I feel like it’s somewhat clarifying for me to replace the words “eval” and “evaluation” in this post with “experiment”. In particular, I think this highlights the extent to which “eval” has a particular connotation, but could actually be extremely broad.
I wonder if this post would have been better served by talking about a more specific category of experiment rather than talking about all types of experiments one might run to determine properties of a particular AI.
In particular I feel like there are two somewhat natural different categories of experiments people want to do related to properties of partiucular AIs[1]:
Propensity tests: will the model do a particular behavior in practice in some case? This is an extremely broad category of experiments/tests in principle, so I think it would be hard to have a science of “propensity tests” without targeting something more specific. (I’m not sure what the natural sub-categories are here.)
Capability tests: is the model “capable” of doing something? And within capability evaluations there are several sub-categories that feel natural to me:
Self-elicitation: If the model was deceptively aligned / scheming, would it be capable of doing something if it “wanted to”?
Future elicitation: If the model was open sourced or otherwise made broadly available, then in a few years, would actors be able to get the model to do the thing using the best tools/elicitation available?
Current elicitation: Could people use current tools/elicitation to make the model do the thing? This is most natural if we imagine misuse concerns on an AI API, so we might also want to take into account the amount of finetuning etc. that will be allowed. (But if we’re actually running a capability evaluation, we’d ignore harmlessness training; this could be to ensure we’re conservative and to make the evaluation methodologically simpler.)
I think this post might have been able to make a clearer and more specific point if it was instead “we need a science of capability evaluations” or “we need a science of dangerous action refusal evaluations” or similar.
I think this relatively well classifies all types of tests I’ve heard of, but it’s totally plausible to me there are things which aren’t well categorized as either of these.
I somewhat agree with the sentiment. We found it a bit hard to scope the idea correctly. Defining subcategories as you suggest and then diving into each of them is definitely on the list of things that I think are necessary to make progress on them.

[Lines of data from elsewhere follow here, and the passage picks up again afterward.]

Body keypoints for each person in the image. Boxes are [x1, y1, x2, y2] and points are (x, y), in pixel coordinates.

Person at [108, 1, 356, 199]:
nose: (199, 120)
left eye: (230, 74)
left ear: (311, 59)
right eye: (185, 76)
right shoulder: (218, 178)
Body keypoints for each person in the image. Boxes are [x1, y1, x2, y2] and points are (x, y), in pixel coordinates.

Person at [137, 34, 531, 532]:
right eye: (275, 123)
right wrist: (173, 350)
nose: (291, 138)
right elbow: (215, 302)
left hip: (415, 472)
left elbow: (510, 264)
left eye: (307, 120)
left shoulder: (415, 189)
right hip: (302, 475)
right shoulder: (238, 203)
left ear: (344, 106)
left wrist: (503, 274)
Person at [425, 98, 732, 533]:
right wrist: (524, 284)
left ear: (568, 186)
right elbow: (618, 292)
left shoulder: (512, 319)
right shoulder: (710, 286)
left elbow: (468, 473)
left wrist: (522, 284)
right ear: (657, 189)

I’m not sure the post would have been better if we used a more narrow title, e.g. “We need a science of capability evaluations” because the natural question then would be “But why not for propensity tests or for this other type of eval. I think the broader point of “when we do evals, we need some reason to be confident in the results no matter which kind of eval” seems to be true across all of them.
I feel like it’s somewhat clarifying for me to replace the words “eval” and “evaluation” in this post with “experiment”. In particular, I think this highlights the extent to which “eval” has a particular connotation, but could actually be extremely broad.

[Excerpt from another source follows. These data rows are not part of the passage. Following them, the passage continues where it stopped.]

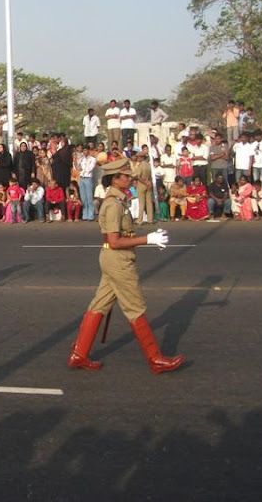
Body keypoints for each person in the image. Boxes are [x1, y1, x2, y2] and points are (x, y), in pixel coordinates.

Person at [67, 158, 183, 374]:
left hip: (113, 259)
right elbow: (115, 241)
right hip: (118, 260)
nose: (130, 178)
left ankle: (79, 354)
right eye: (126, 175)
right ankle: (155, 359)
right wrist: (147, 240)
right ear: (115, 179)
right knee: (135, 307)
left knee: (99, 305)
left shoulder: (119, 201)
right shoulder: (113, 204)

I wonder if this post would have been better served by talking about a more specific category of experiment rather than talking about all types of experiments one might run to determine properties of a particular AI.

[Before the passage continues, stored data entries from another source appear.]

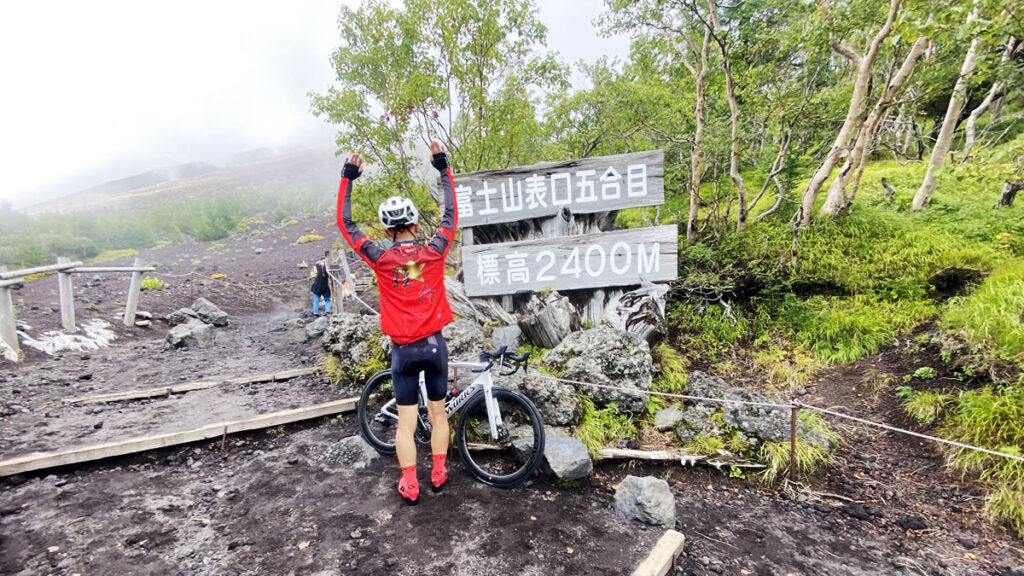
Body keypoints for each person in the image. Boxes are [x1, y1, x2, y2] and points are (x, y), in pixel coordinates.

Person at [335, 141, 457, 506]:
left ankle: (410, 485)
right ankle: (438, 473)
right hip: (435, 346)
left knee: (405, 423)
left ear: (388, 229)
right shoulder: (434, 251)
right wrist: (442, 166)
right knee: (437, 414)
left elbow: (346, 223)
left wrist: (348, 178)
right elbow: (451, 212)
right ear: (416, 223)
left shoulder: (379, 258)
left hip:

In particular I feel like there are two somewhat natural different categories of experiments people want to do related to properties of partiucular AIs[1]:
Propensity tests: will the model do a particular behavior in practice in some case? This is an extremely broad category of experiments/tests in principle, so I think it would be hard to have a science of “propensity tests” without targeting something more specific. (I’m not sure what the natural sub-categories are here.)
Capability tests: is the model “capable” of doing something? And within capability evaluations there are several sub-categories that feel natural to me:
Self-elicitation: If the model was deceptively aligned / scheming, would it be capable of doing something if it “wanted to”?
Future elicitation: If the model was open sourced or otherwise made broadly available, then in a few years, would actors be able to get the model to do the thing using the best tools/elicitation available?
Current elicitation: Could people use current tools/elicitation to make the model do the thing? This is most natural if we imagine misuse concerns on an AI API, so we might also want to take into account the amount of finetuning etc. that will be allowed. (But if we’re actually running a capability evaluation, we’d ignore harmlessness training; this could be to ensure we’re conservative and to make the evaluation methodologically simpler.)
I think this post might have been able to make a clearer and more specific point if it was instead “we need a science of capability evaluations” or “we need a science of dangerous action refusal evaluations” or similar.
I think this relatively well classifies all types of tests I’ve heard of, but it’s totally plausible to me there are things which aren’t well categorized as either of these.
I somewhat agree with the sentiment. We found it a bit hard to scope the idea correctly. Defining subcategories as you suggest and then diving into each of them is definitely on the list of things that I think are necessary to make progress on them.
I’m not sure the post would have been better if we used a more narrow title, e.g. “We need a science of capability evaluations” because the natural question then would be “But why not for propensity tests or for this other type of eval. I think the broader point of “when we do evals, we need some reason to be confident in the results no matter which kind of eval” seems to be true across all of them.